Dizer que a incerteza faz parte da vida é um lugar-comum. Para todos os que temos andado por cá nos últimos tempos, mais do que um lugar-comum, é uma constatação do óbvio. Para nós psicólogos, esta incerteza tem vindo a ser, cada vez mais, um tema recorrente nas preocupações das pessoas que acompanhamos, e um tema ao qual o próprio psicólogo, frequentemente, também não é indiferente.
Portanto, é sempre oportuno recordar que se há ciência que tem muito a dizer sobre a (por vezes difícil) navegação da incerteza, essa ciência é a psicologia. E que nós psicólogos estamos particularmente bem equipados, e bem posicionados para equipar os outros, com propostas úteis para orientar essa navegação. Aqui o foco nunca será a eliminação da incerteza, mas a capacitação das pessoas para a gestão das suas consequências emocionais e comportamentais.
Como? Vejamos alguns contributos das terapias cognitivas de terceira e de segunda geração…
- Praticar a aceitação. Não significa passar a desejar ou a gostar da incerteza, ou sequer conformar-se com ela. A proposta é abrir espaço para a nossa experiência da incerteza, sem tentar fugir, mudar ou controlar essa experiência. As tentativas de eliminar a incerteza, além de serem inúteis, frequentemente ampliam o sofrimento. Nesse sentido, podemos dizer que a incerteza é inevitável, mas o sofrimento é opcional.

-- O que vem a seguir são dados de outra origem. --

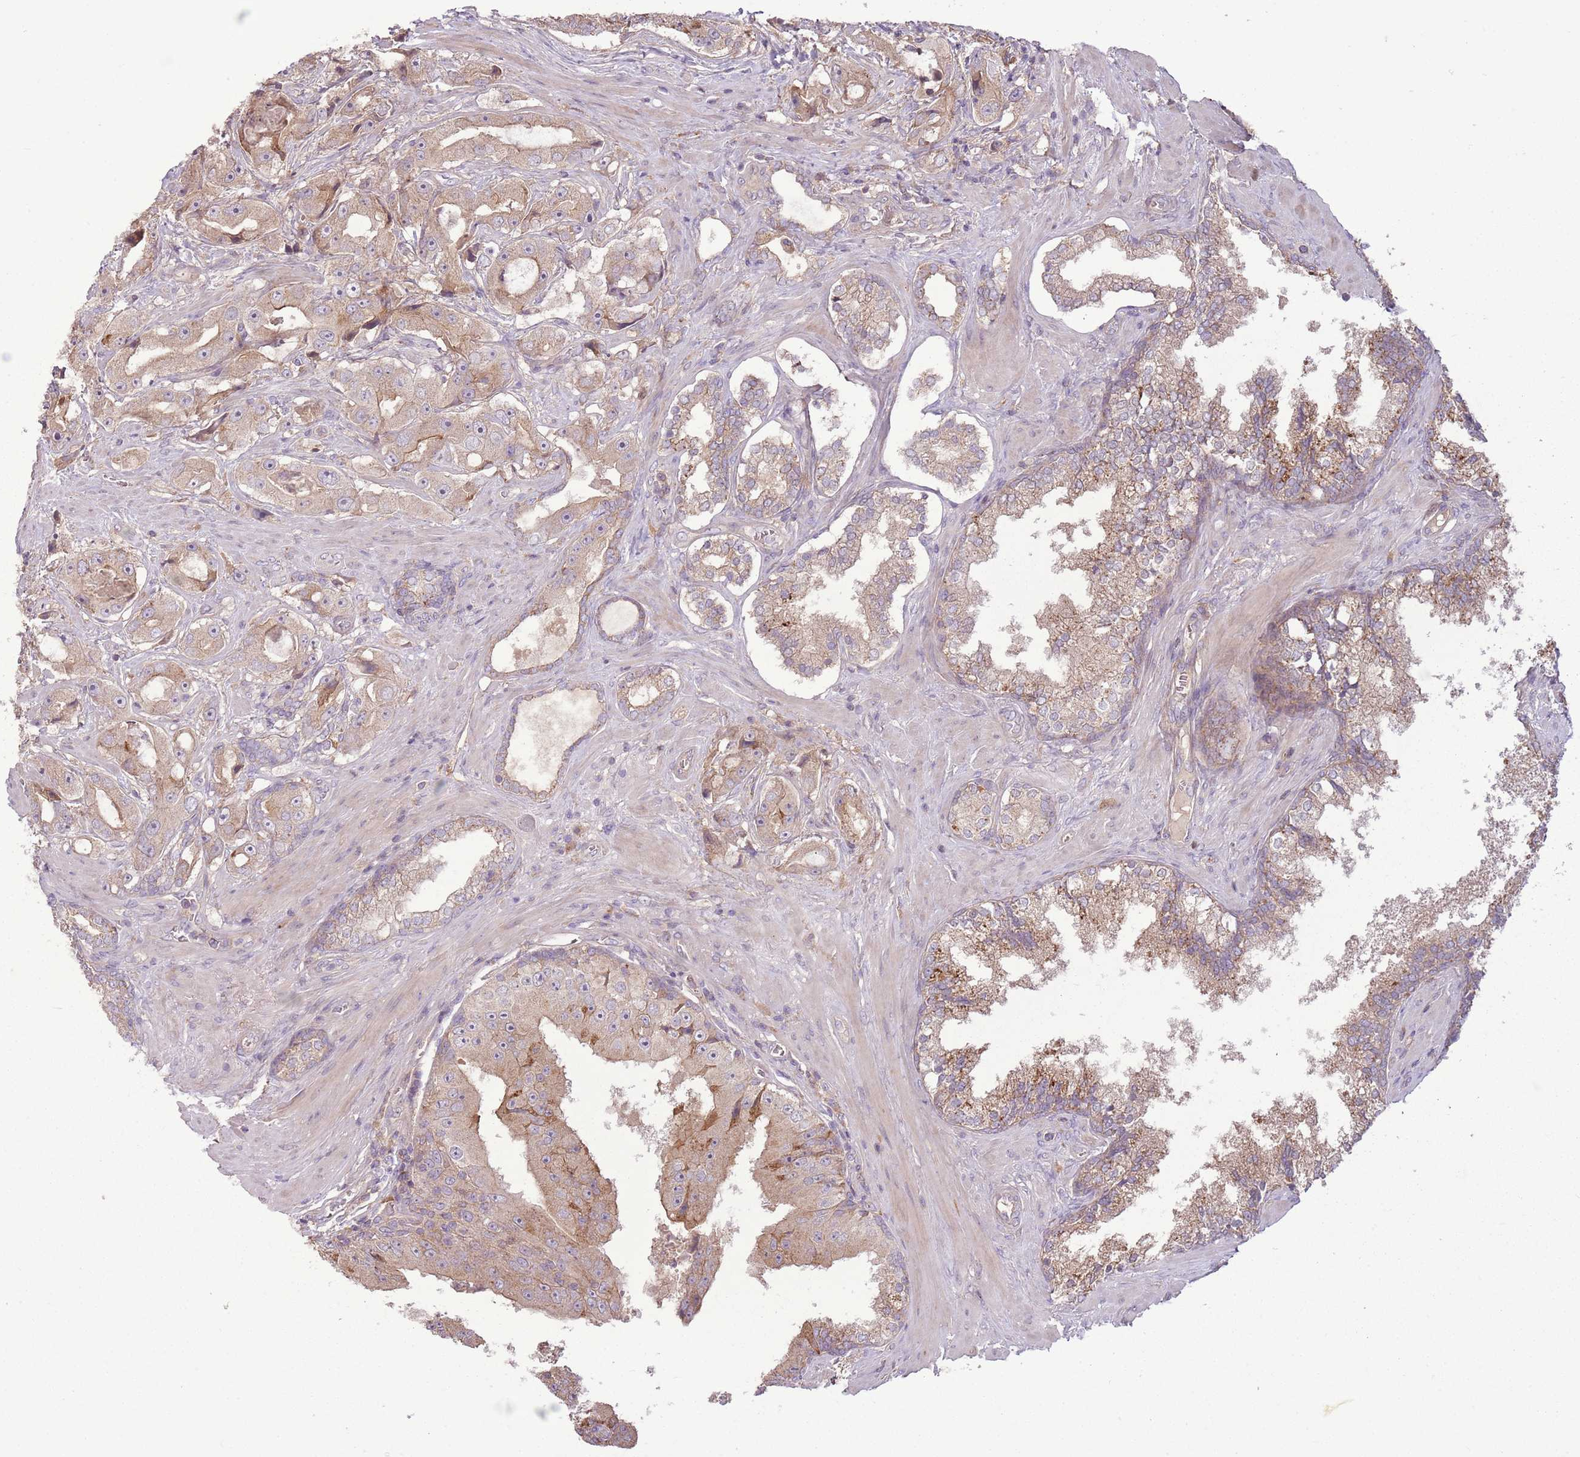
{"staining": {"intensity": "weak", "quantity": ">75%", "location": "cytoplasmic/membranous"}, "tissue": "prostate cancer", "cell_type": "Tumor cells", "image_type": "cancer", "snomed": [{"axis": "morphology", "description": "Adenocarcinoma, High grade"}, {"axis": "topography", "description": "Prostate"}], "caption": "Immunohistochemical staining of prostate cancer (high-grade adenocarcinoma) displays low levels of weak cytoplasmic/membranous protein staining in about >75% of tumor cells.", "gene": "ANKRD24", "patient": {"sex": "male", "age": 73}}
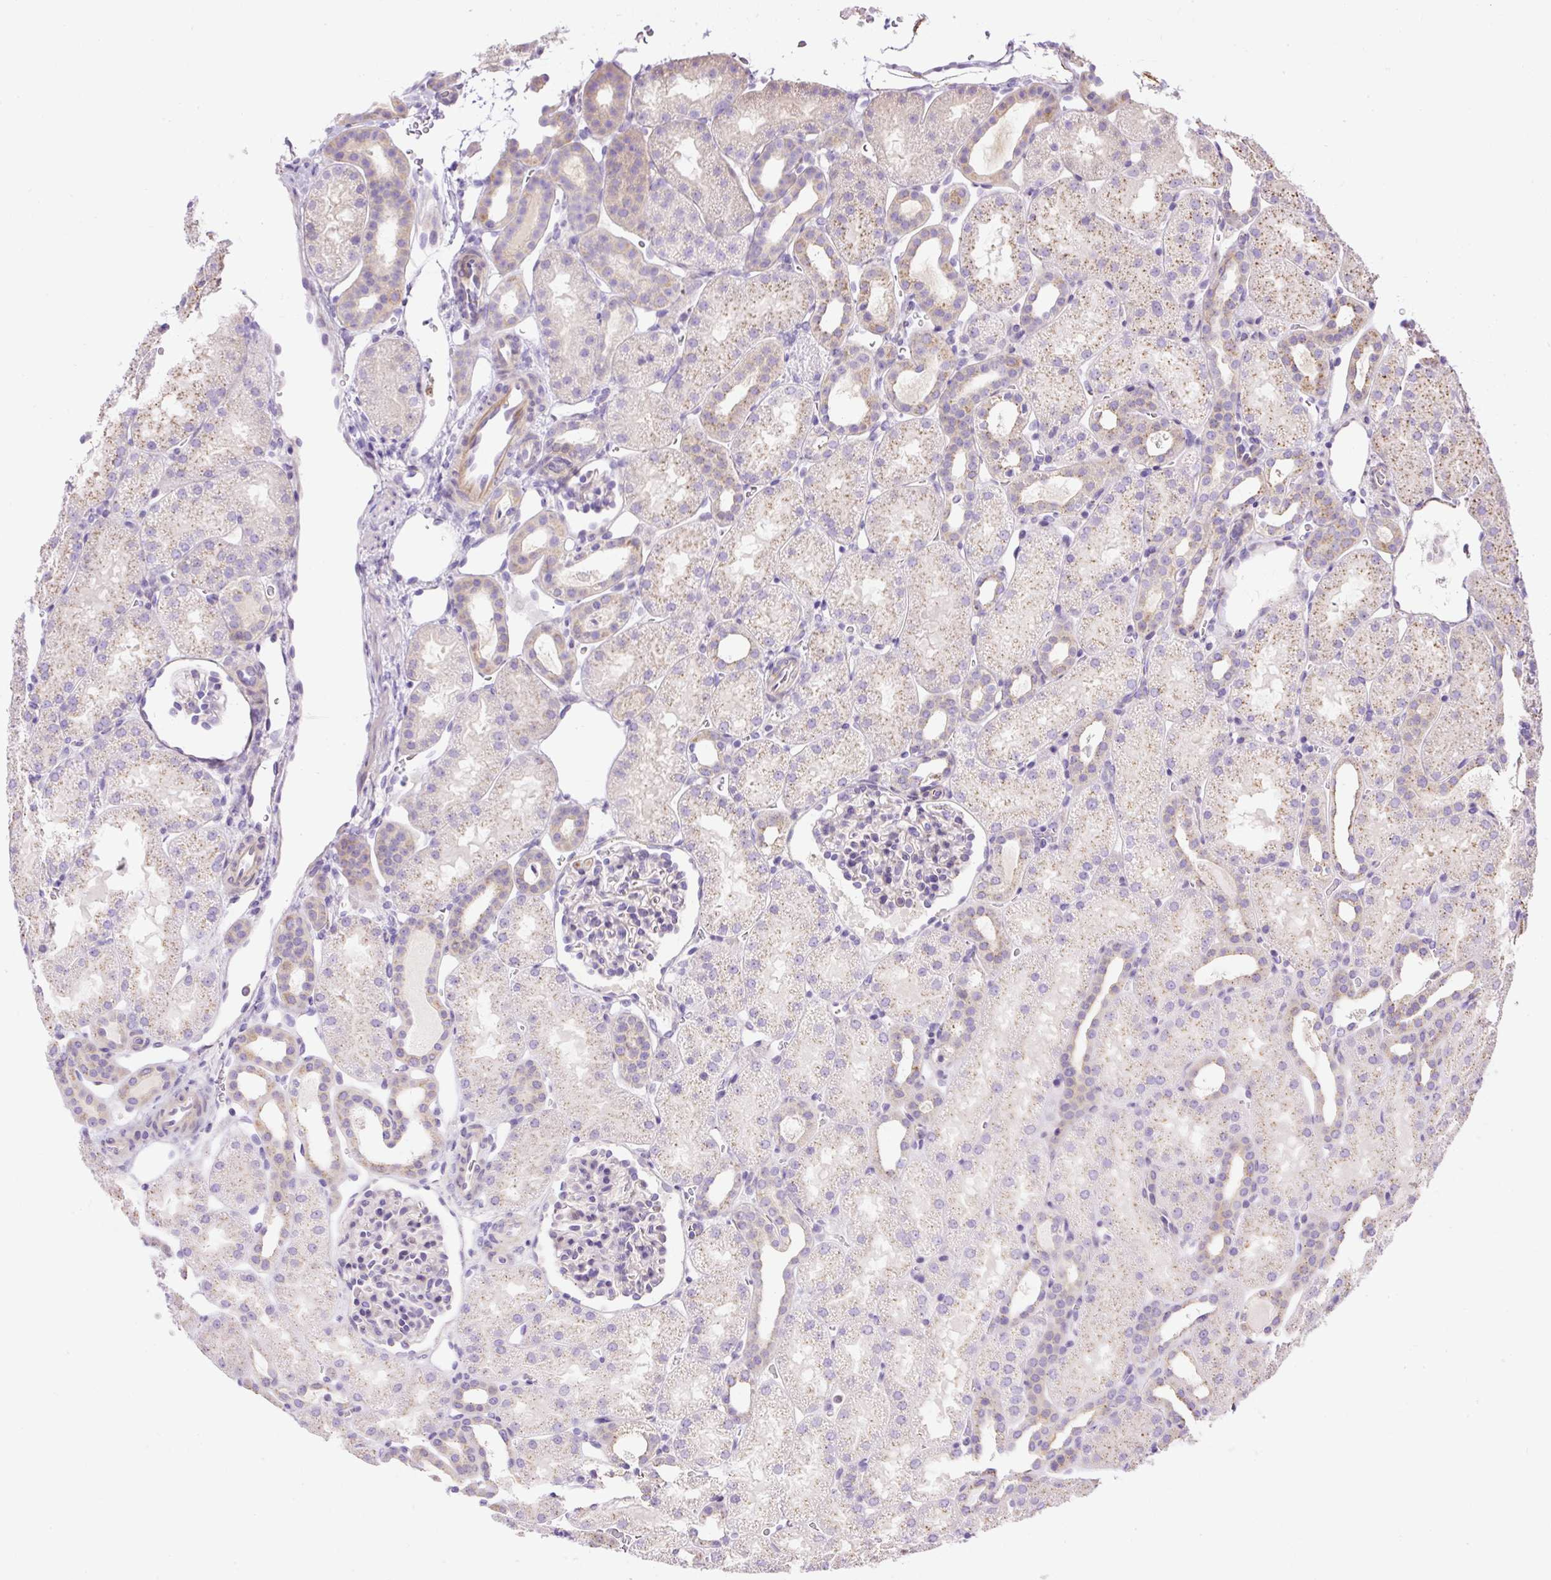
{"staining": {"intensity": "negative", "quantity": "none", "location": "none"}, "tissue": "kidney", "cell_type": "Cells in glomeruli", "image_type": "normal", "snomed": [{"axis": "morphology", "description": "Normal tissue, NOS"}, {"axis": "topography", "description": "Kidney"}], "caption": "IHC micrograph of unremarkable human kidney stained for a protein (brown), which reveals no expression in cells in glomeruli.", "gene": "CFAP47", "patient": {"sex": "male", "age": 2}}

- Focar no aqui-e-agora. Não significa adotar uma postura auto-centrada ou alienada do mundo à nossa volta. A proposta é observar a nossa experiência da incerteza, conforme ela se desenrola, com um olhar curioso, compassivo e não julgador. Face a uma situação de incerteza, os nossos pensamentos tendem a fugir para o futuro. Mas essa preocupação com o futuro, além de criar ansiedade, não faz grande coisa pelo nosso presente.
- Questionar as certezas. Sejam elas quais forem. Pode ser algo como “eu sei que determinado cenário futuro hipotético catastrófico vai acontecer”. Ou “eu preciso de saber o que vai acontecer para me sentir seguro, ou para conseguir avançar”. A proposta é procurar criar alguma distância e flexibilidade relativamente a essas certezas. Nomeadamente, questionando-as quanto à sua adesão à realidade, bem como quanto às suas consequências emocionais e comportamentais, e reformulando-as, se for necessário, de uma forma mais realista e adaptativa.
- Agir de forma comprometida com valores. Um valor é uma direção que cada um de nós estabelece como importante ou significativa. Define quem queremos ser e aquilo que queremos representar no mundo. Uma ação comprometida com um valor é um passo no caminho da direção definida por esse valor. É o que nos permite avançar na construção de uma vida preenchida e realizada. Num contexto de incerteza relativamente ao futuro, sabermos para onde queremos ir e que estamos a avançar nessa direção é, muitas vezes, o que nos permite dar sentido ao presente. Além das nossas direções individuais (pessoais, relacionais, profissionais), face a incertezas sociais, este sentido pode também ser procurado e encontrado através de ativismos que sejam congruentes com os valores de cada um de nós (e que nos permitem também encontrar comunidade e apoio social para fazer esses caminhos)
Aqui chegados, uma analogia útil é a de conduzir através do nevoeiro (The Big Book of ACT Metaphors, Stoddard, J. & Afari, N, 2014). Não há muito que possamos fazer para o dissipar. Esperar por melhores condições de visibilidade é correr o risco de nos mantermos paralisados durante um tempo indefinido. Então, talvez possamos, com um esforço de concentração acrescido e os cuidados adicionais adequados, pormo-nos a caminho. Talvez devagar, talvez contrariados e apreensivos, talvez com os olhos em esforço e o pescoço em tensão… mas considerando que a probabilidade de a estrada se abrir num precipício à frente do carro é baixa, e que ficar ali parado também não é grande ideia. E dessa forma, mesmo através do nevoeiro, vamos avançando na direção dos nossos destinos.